WILL FRIEDWALD has written about music for The Wall Street Journal and was the jazz (and cabaret) critic for The New York Sun. He is the author of nine books, including A Biographical Guide to the Great Jazz and Pop Singers; Stardust Melodies: The Biography of Twelve of America's Most Popular Songs; Jazz Singing: America's Great Voices from Bessie Smith to Bebop and Beyond; Sinatra! The Song Is You; and Tony Bennett: The Good Life (with Tony Bennett). He has written liner notes for nearly five hundred compact discs, for which he has received eight Grammy nominations. He has also written for Vanity Fair, The Village Voice, Entertainment Weekly, American Heritage, and The New York Times, among other publications.
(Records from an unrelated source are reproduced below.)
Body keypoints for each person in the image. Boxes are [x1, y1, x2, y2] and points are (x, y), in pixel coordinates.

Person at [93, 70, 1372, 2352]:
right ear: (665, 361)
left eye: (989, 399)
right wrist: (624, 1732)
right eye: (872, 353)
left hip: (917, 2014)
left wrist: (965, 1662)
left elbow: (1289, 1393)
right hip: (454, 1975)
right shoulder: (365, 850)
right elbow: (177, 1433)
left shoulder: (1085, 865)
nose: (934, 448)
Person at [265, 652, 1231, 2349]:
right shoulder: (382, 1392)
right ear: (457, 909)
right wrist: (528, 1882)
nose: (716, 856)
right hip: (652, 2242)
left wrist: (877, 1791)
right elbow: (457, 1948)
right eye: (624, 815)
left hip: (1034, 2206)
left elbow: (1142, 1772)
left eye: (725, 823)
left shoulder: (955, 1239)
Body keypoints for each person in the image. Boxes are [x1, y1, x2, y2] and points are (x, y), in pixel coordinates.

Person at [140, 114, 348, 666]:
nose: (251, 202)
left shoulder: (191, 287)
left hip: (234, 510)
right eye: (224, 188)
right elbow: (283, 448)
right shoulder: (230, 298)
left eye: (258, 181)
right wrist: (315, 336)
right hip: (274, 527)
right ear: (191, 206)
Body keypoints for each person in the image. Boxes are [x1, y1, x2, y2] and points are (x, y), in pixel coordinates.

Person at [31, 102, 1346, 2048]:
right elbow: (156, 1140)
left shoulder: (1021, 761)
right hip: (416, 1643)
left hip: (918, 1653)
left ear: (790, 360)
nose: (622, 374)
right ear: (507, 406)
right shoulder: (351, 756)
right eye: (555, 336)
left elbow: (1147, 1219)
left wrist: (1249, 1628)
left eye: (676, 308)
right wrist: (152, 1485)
Praise for The Great Jazz and Pop Vocal Albums

"Will Friedwald's thoughtful analysis and insight into the background and nuances of the music by the artists featured in his book make each song a more enriching experience for casual listeners and music aficionados alike. I'm honored to be included and grateful to Will for keeping the American Songbook and jazz classics relevant for generations to come."
—Doris Day

“Absolutely indispensable . . . Friedwald . . . brings his rare ability to write about singing in a way that effectively bridges impressionistic interpretation with musical analysis to the task of ‘reading’ an album the way a literary critic reads a poem. The result is never less than perceptive and often stop-in-your tracks brilliant. . . . A magnificent achievement.”
—Bill Ott, Booklist (starred review)

"With verve and an infectious love of music, jazz critic Friedwald tells the stories of fifty-seven jazz and pop albums that have become benchmarks by which subsequent records have been measured. . . . His passionate description of each album in this indispensable guide will drive readers to listen to the albums once again, or for the first time."